Pangi Syarwi Chaniago/Net

Mundurnya Andi Taufan Garuda Putra dari jabatannya sebagai Staf Khusus Milenial Presiden Jokowi diapresiasi sejumlah pihak. Andi Taudan dinilai telah menyelematkan integritasnya sebagai tokoh milenial.

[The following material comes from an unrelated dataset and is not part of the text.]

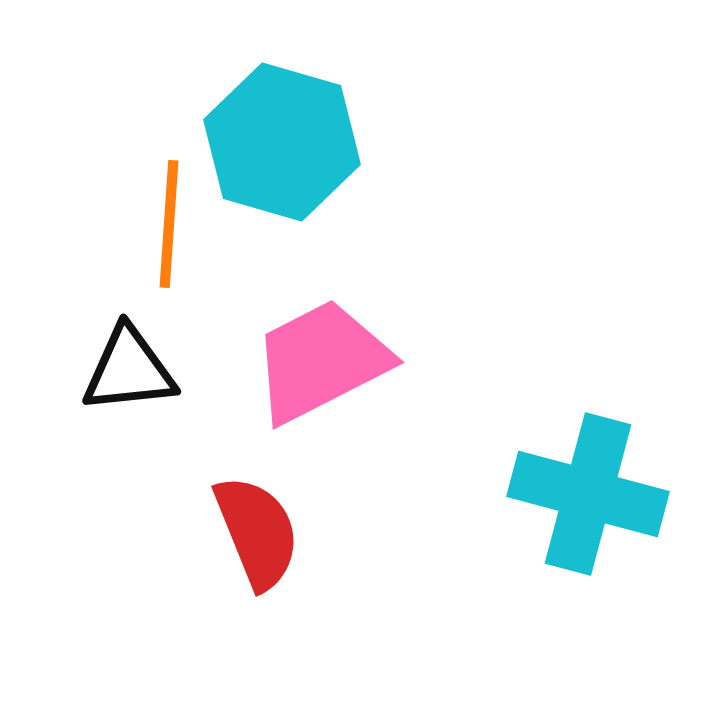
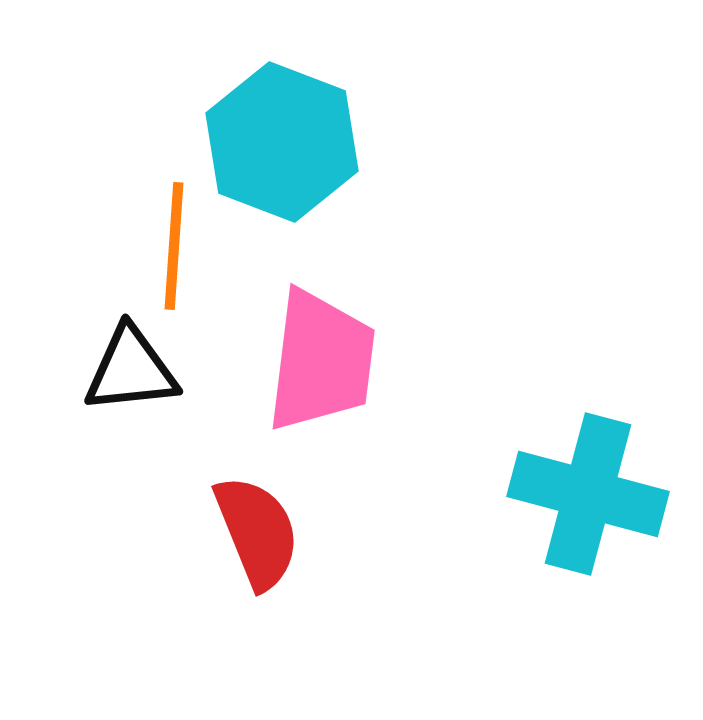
cyan hexagon: rotated 5 degrees clockwise
orange line: moved 5 px right, 22 px down
pink trapezoid: rotated 124 degrees clockwise
black triangle: moved 2 px right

"Saya pikir sudah sepantasnya Taufan juga mundur, ini keputusan yang tepat, demi menyelamatkan integritas beliau soal bersurat ke Camat yang terjadi abuse of power," ujar Pengamat Politik, Pangi Syarwi Chaniago saat dihubungi Kantor Berita Politik RMOL, Jumat (24/4).

Andi Taufan sempat menjadi sorotan karena menyurati camat seluruh Indonesia dengan menggunakan kop Sekretariat Kabinet. Tujuan surat itu menitipkan perusahan miliknya, PT Amartha Mikro Fintek (Amartha) sebagai relawan Covid-19.

Pangi menilai, mundurnya Andi Taufan adalah langkah yang sudah tepat, dari pada terus-terusan membela diri dan mencari alasan pembenaran.

"Saya pikir budaya politik yang baik. Semoga virus budaya malu ini segera menular ke politisi dan pejabat tua kita yang kian hari mereka ini makin nggak punya urat saraf malu," tegasnya.

Kendati begitu Direktur Eksekutif Voxpol Center Research and Consulting itu mengatakan, meski yang bersangkutan telah mundur dari Staf Khusus Presiden.

Namun demikian, dirinya tetap mendesak agar proses hukum kepada Taufan yang diduga melakukan Maladministrasi tetap berjalan.

"Karena kuat dugaan Taufan abuse of power dan ada bau amis tindak pidana korupsi KKN," ungkap Pangi.